Longtime Northwest EMS Chief Brian Petrilla is out of a job and confusion remains among many as to why or how it happened.
Officials with Northwest EMS, including their board president Rick Brown and board attorney John Atwood would only confirm that Petrilla no longer worked for Northwest EMS, while several sources have told the Tribune that Petrilla was fired.
Petrilla is remaining silent on the issue at the moment, but a couple of people talked to the Tribune anonymously, out of fear that their jobs could be in jeopardy if they spoke on the record.
"He was fired," said one source. "I was there when it happened. They asked him to resign and he said no."
The source went on to say that they did not know why Petrilla was fired and that Northwest officials did not give him a chance to defend himself.
"It's not right," the source said. "Brian is the most dedicated person he could be in that job."
Another source also stated that Petrilla was fired and that Northwest EMS officials did not notify any other officials in town, until several days later.
The official word from Northwest EMS board members, however, is that Petrilla moved on to pursue other interests.
"All I can tell you is that Brian has moved on to pursue other opportunities and we wish him well," Brown said. "We have a policy not to discuss personnel issues."
Atwood said that a big reason that officials can't talk specifics is because there is an ongoing internal investigation.
"It's an ongoing internal investigation on some other issues," he said. "I can't tell you who did what to who yet because I haven't received that paperwork."
At first Atwood told the Tribune that Petrilla was terminated, but then stated he misspoke.
"What I should have said was that his relationship with the department was terminated," he said.

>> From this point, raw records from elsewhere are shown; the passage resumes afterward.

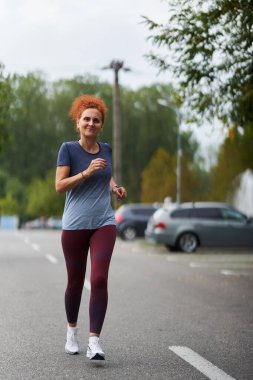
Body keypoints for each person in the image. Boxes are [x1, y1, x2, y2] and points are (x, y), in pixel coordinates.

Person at [55, 94, 127, 360]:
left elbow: (105, 175)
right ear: (78, 122)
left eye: (96, 120)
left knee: (98, 279)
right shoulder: (68, 149)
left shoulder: (106, 149)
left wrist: (115, 187)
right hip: (74, 225)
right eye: (86, 119)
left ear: (101, 125)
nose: (91, 124)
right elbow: (59, 186)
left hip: (103, 223)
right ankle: (71, 333)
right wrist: (86, 172)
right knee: (75, 283)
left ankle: (94, 340)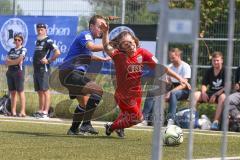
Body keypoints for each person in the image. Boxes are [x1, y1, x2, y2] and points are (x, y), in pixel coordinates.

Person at [100, 22, 191, 138]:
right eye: (125, 44)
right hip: (123, 95)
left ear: (134, 40)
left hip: (136, 93)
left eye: (131, 42)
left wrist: (180, 78)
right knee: (138, 118)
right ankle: (112, 127)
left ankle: (118, 127)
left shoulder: (143, 53)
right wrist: (105, 32)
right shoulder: (118, 55)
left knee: (127, 116)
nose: (130, 45)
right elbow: (106, 47)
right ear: (121, 46)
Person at [59, 15, 111, 135]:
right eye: (100, 26)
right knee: (98, 91)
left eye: (103, 27)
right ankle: (86, 125)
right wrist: (109, 44)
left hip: (68, 74)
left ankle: (73, 130)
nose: (101, 29)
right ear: (91, 26)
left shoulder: (89, 38)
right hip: (70, 73)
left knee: (84, 103)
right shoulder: (85, 35)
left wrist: (101, 59)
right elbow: (92, 47)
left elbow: (88, 55)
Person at [140, 48, 191, 126]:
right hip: (171, 87)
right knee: (151, 92)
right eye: (170, 57)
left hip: (184, 90)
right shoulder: (169, 66)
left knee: (173, 94)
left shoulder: (186, 66)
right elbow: (167, 83)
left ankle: (171, 119)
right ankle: (144, 119)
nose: (171, 59)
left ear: (179, 56)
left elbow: (184, 84)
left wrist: (170, 92)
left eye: (173, 57)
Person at [32, 23, 61, 119]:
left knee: (45, 90)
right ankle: (40, 110)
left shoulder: (48, 40)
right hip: (36, 69)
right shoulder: (38, 41)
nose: (40, 31)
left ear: (45, 30)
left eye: (42, 29)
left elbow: (57, 52)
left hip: (43, 69)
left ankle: (45, 112)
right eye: (38, 29)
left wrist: (49, 61)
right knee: (39, 91)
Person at [194, 51, 225, 130]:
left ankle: (215, 122)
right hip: (210, 93)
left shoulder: (226, 71)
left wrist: (216, 94)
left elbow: (227, 87)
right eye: (214, 60)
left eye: (217, 60)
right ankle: (193, 119)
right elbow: (204, 84)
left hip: (221, 94)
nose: (215, 62)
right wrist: (203, 93)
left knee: (223, 97)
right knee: (196, 94)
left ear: (222, 60)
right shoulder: (209, 71)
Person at [5, 33, 27, 117]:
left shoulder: (23, 49)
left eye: (19, 40)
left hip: (18, 71)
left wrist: (12, 62)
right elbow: (6, 61)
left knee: (20, 91)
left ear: (22, 41)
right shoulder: (11, 50)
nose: (17, 41)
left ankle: (23, 111)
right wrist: (14, 61)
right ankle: (13, 111)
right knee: (12, 92)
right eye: (16, 40)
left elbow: (20, 60)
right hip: (10, 71)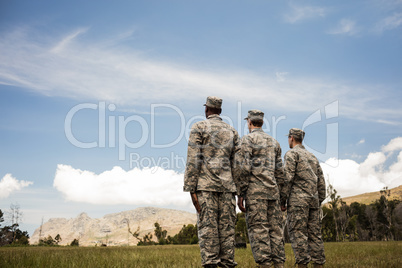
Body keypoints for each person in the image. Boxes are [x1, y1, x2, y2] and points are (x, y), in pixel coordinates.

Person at [183, 96, 240, 268]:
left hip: (205, 190)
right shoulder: (232, 131)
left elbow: (193, 160)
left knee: (208, 235)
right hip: (227, 189)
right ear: (220, 111)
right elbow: (237, 165)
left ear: (206, 109)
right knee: (227, 235)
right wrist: (238, 191)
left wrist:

When asked via email whether he could clarify whether Petrilla resigned or was fired before last Friday afternoon, he sent a written reply to the Tribune stating that it would not be the board's place to reveal that information.
"I understand that you already have two sources that have told you he was terminated," Atwood wrote. "It would be irresponsible of me or the department to make any other comment on that. Let's just say that any and all relationships between Brian and the department have terminated and I personally wish him all the luck in his future endeavors."
Complicating matters is the fact the members of the board for Emergency Services District (ESD) 8, still do not know exactly what occurred.
"We have some concerns," said ESD 8 attorney Howard Katz. "Brian was the face of Northwest EMS for a long time and we want to be sure that service is not affected. If they want to give us that information, well that is up to them and their lawyer."
ESD 8 provides taxpayer funds to Northwest EMS, which is a private non-profit company. The taxpayer funds, however, do not compromise all of the Northwest EMS budget, making it only partially subject to open government and public information laws. However, the contract between the two agencies specifically calls for Northwest EMS to "conduct its activities in accordance with all current statutes, rules and regulation of any and all governmental bodies."
Brown said that Northwest EMS is continuing with normal operations and that Terry Rogers, a captain with the department, has taken over the reins as acting chief.
"Terry Rogers is the point man on an interim basis and we are just trying to encourage all the employees to move on with normal operations," Brown said.
The Tribune has sent a public information request to Northwest EMS asking for all correspondence relating to the termination or resignation of Petrilla, as well as any records from an open or closed board session where Petrilla's employment was discussed. Atwood has indicated that he will forward that request to the Texas Attorney General's office for an opinion, however he did provide the Tribune with Petrilla's contract.
That contract, which is dated from September of 2002, states that Petrilla is an at-will employee and can be terminated for any reason at any time. It also states that Petrilla will receive a severance package equal to three months pay, for every year employed under that contract. Petrilla's most recent salary was a little more than $82,000 in 2012, according to Atwood.